Directions -> In the entries that follow, identify the line containing "iPad skærme" and return it together with all later lines, exactly as they appear.

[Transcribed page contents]
+++
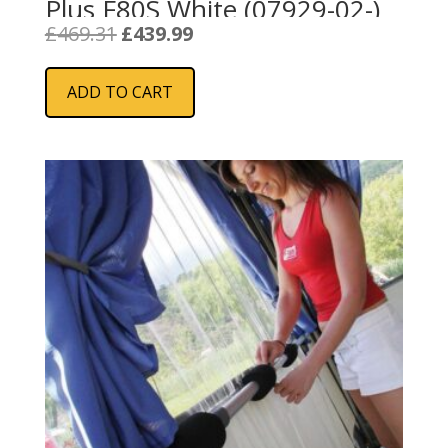
Plus F80S White (07929-02-)
Original
Current
£
469.31
£
439.99
price
price
was:
is:
ADD TO CART
£469.31.
£439.99.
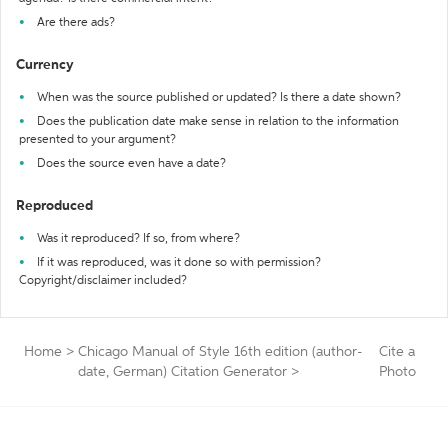
Are there ads?
Currency
When was the source published or updated? Is there a date shown?
Does the publication date make sense in relation to the information
presented to your argument?
Does the source even have a date?
Reproduced
Was it reproduced? If so, from where?
If it was reproduced, was it done so with permission?
Copyright/disclaimer included?
Home
>
Chicago Manual of Style 16th edition (author-
Cite a
date, German) Citation Generator
>
Photo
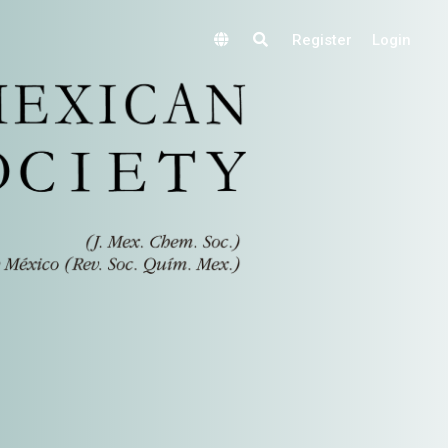
Register
Login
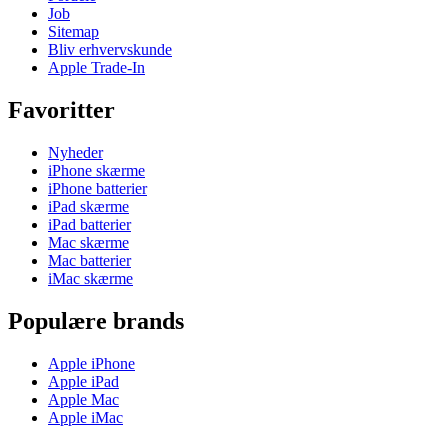
Job
Sitemap
Bliv erhvervskunde
Apple Trade-In
Favoritter
Nyheder
iPhone skærme
iPhone batterier
iPad skærme
iPad batterier
Mac skærme
Mac batterier
iMac skærme
Populære brands
Apple iPhone
Apple iPad
Apple Mac
Apple iMac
+++
Answer box ->
iPad skærme
iPad batterier
Mac skærme
Mac batterier
iMac skærme
Populære brands
Apple iPhone
Apple iPad
Apple Mac
Apple iMac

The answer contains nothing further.